— TASK TO COMPLETE —
From the entries that follow, extract each line holding the string "lines".

— RECORDS SUPPLIED —
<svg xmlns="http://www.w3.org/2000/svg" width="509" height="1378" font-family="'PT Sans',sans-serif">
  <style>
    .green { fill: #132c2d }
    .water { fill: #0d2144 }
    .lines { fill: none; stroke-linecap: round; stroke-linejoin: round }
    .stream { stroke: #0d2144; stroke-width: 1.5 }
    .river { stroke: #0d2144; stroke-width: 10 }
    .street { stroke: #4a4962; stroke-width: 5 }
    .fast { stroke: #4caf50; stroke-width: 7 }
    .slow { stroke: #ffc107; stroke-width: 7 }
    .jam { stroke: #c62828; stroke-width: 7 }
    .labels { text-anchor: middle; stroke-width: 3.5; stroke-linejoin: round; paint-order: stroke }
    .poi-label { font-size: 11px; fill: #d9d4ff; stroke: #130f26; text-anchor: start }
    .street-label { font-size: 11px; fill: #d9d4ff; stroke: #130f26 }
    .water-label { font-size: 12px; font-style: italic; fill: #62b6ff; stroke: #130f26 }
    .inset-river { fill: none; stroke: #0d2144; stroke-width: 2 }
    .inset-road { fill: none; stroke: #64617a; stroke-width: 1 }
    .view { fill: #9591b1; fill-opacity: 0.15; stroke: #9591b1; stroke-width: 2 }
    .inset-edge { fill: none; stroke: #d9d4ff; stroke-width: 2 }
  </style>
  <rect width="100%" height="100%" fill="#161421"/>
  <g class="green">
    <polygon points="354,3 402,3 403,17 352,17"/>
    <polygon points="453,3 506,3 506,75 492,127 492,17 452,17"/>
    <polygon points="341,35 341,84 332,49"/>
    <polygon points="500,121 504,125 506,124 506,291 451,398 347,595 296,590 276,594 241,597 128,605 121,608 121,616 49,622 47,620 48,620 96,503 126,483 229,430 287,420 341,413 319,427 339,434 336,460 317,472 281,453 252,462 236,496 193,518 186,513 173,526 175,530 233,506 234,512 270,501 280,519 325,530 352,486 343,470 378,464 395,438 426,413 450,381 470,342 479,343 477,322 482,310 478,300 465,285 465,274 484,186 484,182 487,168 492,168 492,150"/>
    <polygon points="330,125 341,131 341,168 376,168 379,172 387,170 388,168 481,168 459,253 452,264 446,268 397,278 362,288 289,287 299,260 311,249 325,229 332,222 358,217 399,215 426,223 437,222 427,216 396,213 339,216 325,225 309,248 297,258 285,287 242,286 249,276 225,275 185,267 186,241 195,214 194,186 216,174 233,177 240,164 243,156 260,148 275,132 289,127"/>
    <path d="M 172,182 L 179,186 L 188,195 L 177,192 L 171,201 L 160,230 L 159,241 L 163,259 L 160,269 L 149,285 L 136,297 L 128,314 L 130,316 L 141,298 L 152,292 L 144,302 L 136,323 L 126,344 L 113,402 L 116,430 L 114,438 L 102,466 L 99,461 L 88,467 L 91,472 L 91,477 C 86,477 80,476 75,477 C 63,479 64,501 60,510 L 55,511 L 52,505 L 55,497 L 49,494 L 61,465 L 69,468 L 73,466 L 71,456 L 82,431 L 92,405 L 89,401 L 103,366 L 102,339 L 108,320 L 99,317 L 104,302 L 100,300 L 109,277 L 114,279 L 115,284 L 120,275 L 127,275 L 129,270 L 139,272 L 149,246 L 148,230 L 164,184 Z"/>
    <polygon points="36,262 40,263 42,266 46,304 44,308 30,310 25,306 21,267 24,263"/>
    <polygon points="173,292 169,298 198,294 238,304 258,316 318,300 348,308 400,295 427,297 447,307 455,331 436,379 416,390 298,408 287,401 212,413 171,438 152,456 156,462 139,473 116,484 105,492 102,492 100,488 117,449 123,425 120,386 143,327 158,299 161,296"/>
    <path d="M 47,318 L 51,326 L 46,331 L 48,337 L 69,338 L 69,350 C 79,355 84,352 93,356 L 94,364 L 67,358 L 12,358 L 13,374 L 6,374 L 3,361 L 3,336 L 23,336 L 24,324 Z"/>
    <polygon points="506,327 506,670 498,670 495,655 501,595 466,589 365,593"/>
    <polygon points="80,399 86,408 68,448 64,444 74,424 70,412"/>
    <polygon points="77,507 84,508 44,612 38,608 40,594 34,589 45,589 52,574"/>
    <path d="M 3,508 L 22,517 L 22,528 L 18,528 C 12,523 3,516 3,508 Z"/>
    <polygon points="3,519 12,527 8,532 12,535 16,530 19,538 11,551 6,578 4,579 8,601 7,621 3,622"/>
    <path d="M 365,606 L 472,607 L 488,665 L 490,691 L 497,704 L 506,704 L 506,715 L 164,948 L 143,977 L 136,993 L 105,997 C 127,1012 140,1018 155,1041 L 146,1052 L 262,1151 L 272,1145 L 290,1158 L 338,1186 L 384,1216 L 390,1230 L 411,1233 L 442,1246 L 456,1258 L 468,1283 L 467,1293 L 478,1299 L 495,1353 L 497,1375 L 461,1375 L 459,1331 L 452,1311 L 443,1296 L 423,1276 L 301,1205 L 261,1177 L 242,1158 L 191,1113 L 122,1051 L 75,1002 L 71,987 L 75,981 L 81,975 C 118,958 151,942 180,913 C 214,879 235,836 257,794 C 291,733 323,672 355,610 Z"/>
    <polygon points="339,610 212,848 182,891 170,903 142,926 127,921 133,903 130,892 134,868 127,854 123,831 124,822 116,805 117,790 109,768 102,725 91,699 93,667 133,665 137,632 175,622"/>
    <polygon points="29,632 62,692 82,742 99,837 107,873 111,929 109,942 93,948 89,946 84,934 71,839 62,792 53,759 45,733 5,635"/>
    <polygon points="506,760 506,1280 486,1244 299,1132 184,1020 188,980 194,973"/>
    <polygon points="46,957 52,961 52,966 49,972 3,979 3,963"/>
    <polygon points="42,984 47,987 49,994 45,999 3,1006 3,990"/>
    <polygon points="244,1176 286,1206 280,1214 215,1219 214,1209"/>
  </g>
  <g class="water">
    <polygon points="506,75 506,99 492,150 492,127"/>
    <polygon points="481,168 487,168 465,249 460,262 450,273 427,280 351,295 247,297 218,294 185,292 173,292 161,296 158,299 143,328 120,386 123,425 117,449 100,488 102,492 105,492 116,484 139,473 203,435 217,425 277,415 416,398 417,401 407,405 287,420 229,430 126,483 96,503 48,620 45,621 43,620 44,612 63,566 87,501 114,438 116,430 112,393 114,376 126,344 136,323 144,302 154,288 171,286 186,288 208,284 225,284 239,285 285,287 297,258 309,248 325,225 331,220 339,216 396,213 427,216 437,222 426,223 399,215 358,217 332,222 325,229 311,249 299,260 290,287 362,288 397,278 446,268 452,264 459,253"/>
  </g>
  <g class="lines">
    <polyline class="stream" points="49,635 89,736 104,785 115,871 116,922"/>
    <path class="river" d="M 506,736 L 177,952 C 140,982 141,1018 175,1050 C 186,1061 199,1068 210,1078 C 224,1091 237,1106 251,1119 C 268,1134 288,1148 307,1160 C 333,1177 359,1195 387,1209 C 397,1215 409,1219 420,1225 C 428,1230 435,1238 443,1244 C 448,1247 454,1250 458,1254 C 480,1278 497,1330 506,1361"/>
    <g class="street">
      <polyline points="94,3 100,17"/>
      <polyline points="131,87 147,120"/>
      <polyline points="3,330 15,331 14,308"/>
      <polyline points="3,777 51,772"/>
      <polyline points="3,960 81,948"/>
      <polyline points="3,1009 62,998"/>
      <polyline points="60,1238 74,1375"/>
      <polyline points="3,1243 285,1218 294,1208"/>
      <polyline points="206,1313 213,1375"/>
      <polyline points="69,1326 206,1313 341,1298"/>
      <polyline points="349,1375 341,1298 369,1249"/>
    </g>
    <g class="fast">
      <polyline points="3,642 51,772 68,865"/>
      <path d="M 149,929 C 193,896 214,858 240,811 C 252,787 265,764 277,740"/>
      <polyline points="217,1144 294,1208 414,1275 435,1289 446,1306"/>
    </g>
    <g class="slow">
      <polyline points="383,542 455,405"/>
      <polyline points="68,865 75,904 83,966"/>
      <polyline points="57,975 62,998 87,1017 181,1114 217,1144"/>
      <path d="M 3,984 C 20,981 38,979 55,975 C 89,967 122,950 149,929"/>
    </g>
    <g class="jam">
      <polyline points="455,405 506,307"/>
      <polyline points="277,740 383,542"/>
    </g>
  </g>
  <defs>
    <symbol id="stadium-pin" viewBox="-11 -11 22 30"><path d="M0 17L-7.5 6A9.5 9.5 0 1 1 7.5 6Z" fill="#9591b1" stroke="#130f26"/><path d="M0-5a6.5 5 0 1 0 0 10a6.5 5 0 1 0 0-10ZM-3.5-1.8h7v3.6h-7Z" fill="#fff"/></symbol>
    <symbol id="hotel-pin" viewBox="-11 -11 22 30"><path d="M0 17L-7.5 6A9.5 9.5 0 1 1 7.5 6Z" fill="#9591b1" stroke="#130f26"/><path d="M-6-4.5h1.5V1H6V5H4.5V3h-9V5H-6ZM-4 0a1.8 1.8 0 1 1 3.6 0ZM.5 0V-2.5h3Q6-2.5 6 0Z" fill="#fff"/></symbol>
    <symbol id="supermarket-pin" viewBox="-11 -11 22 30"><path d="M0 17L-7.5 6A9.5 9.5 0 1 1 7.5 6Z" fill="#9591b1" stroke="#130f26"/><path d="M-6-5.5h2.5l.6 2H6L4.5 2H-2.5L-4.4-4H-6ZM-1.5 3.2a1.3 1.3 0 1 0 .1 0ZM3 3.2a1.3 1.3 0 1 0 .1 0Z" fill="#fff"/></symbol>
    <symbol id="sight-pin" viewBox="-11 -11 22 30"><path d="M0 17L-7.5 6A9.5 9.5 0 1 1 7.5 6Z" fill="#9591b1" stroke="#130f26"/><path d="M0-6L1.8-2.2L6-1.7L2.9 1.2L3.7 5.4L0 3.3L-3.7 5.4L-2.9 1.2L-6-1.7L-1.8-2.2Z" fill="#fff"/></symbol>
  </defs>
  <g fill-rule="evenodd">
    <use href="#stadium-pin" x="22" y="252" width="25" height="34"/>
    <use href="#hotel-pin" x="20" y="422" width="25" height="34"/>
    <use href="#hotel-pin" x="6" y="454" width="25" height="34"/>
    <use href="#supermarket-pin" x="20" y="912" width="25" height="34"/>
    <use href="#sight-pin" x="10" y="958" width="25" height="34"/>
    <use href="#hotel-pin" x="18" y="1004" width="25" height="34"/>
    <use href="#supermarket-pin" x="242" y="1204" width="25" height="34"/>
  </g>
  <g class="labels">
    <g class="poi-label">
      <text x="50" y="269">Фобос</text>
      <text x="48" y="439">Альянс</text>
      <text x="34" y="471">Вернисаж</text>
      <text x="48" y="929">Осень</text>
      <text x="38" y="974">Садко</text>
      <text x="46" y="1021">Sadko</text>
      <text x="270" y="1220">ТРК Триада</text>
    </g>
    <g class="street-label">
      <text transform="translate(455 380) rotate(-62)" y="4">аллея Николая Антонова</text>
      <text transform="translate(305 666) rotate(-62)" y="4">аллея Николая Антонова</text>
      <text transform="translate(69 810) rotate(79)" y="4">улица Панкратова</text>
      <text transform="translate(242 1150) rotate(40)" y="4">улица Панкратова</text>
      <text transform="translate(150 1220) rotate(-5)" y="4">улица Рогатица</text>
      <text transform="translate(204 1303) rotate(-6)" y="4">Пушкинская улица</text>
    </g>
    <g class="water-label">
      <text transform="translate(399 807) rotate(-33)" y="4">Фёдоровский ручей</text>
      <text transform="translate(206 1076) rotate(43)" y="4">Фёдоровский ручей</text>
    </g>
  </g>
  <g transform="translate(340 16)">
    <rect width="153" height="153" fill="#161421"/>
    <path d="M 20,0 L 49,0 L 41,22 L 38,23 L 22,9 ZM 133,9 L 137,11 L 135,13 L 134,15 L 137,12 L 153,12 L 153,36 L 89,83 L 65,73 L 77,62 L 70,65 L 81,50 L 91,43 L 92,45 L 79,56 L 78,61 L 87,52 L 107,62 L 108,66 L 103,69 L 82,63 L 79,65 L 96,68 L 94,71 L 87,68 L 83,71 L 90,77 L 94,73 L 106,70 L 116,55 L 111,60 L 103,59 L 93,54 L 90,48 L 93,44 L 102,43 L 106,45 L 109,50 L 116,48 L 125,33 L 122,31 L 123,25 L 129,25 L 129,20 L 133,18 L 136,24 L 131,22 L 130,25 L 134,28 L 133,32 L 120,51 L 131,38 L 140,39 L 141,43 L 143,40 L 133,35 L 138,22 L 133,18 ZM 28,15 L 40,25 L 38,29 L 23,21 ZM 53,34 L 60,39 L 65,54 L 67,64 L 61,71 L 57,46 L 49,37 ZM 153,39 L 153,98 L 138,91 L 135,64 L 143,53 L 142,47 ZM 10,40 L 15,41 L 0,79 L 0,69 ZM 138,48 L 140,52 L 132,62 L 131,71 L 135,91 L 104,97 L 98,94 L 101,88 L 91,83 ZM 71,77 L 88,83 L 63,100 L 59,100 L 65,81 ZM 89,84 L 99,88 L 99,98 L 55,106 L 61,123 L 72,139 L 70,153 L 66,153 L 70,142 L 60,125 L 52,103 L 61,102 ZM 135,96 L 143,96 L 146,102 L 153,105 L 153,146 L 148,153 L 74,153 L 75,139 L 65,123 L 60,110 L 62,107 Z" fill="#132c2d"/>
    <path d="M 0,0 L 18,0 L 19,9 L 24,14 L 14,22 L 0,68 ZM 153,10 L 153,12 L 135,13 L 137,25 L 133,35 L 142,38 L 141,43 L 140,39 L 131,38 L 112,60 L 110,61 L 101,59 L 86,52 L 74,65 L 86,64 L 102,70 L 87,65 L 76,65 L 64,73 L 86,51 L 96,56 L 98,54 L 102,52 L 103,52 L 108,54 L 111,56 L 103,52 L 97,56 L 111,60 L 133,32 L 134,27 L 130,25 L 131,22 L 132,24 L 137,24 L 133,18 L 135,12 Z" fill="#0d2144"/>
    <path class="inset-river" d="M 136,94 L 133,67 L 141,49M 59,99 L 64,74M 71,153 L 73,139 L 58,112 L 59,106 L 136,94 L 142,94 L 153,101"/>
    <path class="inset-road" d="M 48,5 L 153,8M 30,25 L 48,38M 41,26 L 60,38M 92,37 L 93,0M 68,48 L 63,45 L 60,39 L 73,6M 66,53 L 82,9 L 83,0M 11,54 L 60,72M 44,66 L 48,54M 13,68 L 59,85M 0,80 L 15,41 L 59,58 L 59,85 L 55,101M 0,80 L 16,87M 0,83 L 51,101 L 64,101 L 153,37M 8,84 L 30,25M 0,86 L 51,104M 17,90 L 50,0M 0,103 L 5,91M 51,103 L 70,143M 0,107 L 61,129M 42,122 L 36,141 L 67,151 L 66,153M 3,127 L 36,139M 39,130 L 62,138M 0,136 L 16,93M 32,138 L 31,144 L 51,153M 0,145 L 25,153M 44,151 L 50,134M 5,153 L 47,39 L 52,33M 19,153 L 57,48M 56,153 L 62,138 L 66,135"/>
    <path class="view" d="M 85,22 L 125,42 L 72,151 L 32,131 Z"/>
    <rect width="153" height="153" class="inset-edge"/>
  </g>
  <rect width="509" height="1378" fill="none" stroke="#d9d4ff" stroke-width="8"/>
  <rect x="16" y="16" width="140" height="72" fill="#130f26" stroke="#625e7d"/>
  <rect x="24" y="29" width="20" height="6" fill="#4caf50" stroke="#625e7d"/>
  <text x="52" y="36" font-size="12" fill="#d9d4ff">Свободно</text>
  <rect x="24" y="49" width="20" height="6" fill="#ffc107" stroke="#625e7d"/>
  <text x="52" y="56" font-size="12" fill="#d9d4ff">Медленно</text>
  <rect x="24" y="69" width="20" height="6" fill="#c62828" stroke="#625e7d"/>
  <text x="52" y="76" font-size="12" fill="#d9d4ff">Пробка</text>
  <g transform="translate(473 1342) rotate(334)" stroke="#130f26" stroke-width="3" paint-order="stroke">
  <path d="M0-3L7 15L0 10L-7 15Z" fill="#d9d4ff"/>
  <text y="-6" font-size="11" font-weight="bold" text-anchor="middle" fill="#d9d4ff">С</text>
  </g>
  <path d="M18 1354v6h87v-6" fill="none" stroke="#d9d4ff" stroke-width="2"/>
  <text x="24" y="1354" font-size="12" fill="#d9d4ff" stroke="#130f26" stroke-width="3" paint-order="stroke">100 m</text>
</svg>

— RESULT BELOW —
    .lines { fill: none; stroke-linecap: round; stroke-linejoin: round }
  <g class="lines">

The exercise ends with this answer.